YOUR GOAL: Gather every line of the entries that includes the word "knee".

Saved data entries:
↓

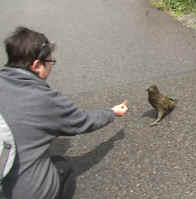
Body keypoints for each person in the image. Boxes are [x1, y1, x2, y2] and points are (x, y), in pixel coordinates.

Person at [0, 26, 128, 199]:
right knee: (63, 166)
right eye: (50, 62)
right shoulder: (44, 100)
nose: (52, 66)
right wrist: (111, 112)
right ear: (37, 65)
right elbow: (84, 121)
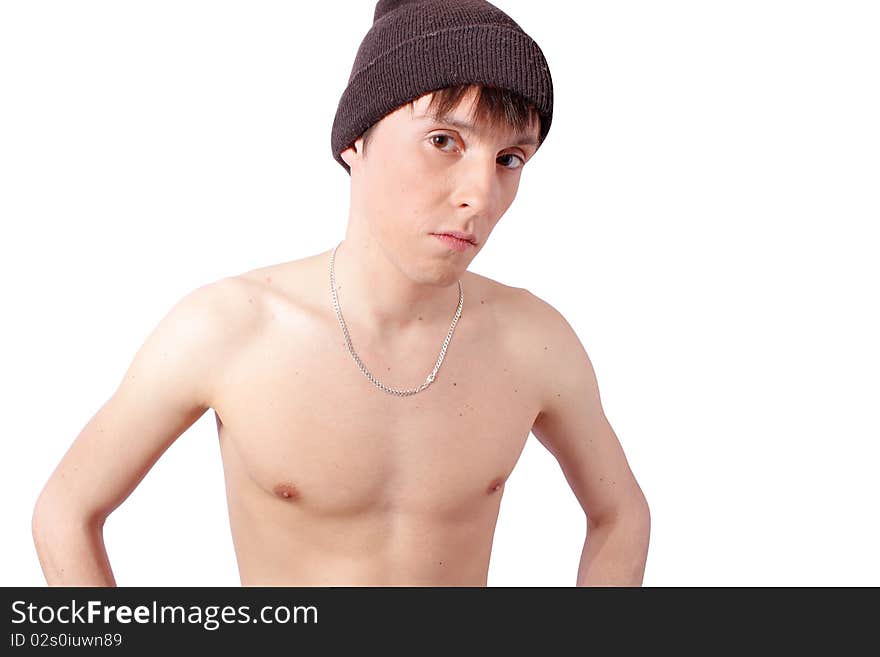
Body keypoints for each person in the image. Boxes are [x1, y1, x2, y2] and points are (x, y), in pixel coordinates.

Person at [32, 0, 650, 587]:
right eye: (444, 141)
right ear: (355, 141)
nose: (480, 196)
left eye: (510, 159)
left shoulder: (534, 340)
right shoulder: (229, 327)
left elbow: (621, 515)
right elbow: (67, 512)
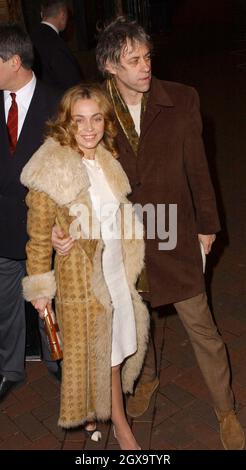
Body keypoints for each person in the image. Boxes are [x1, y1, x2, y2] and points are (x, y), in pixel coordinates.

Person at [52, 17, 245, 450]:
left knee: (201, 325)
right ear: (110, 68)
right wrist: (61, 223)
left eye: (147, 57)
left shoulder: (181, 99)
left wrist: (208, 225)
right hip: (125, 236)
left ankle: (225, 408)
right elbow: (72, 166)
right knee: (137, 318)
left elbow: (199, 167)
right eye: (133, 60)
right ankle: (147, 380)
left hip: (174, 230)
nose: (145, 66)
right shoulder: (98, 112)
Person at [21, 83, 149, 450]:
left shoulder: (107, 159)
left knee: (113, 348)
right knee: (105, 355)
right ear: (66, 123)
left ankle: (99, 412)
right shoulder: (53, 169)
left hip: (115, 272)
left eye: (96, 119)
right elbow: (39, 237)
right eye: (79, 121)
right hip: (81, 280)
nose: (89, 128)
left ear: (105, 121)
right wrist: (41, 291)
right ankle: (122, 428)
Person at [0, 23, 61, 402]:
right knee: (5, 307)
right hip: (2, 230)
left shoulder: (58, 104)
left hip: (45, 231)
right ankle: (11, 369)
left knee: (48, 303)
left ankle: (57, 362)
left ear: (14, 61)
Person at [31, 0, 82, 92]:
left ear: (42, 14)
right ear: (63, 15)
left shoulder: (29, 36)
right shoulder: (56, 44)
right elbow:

↑

RESPONSE TO THIS EXERCISE:
right knee: (63, 166)
left knee: (201, 325)
right knee: (137, 318)
left knee: (113, 348)
right knee: (105, 355)
right knee: (5, 307)
left knee: (48, 303)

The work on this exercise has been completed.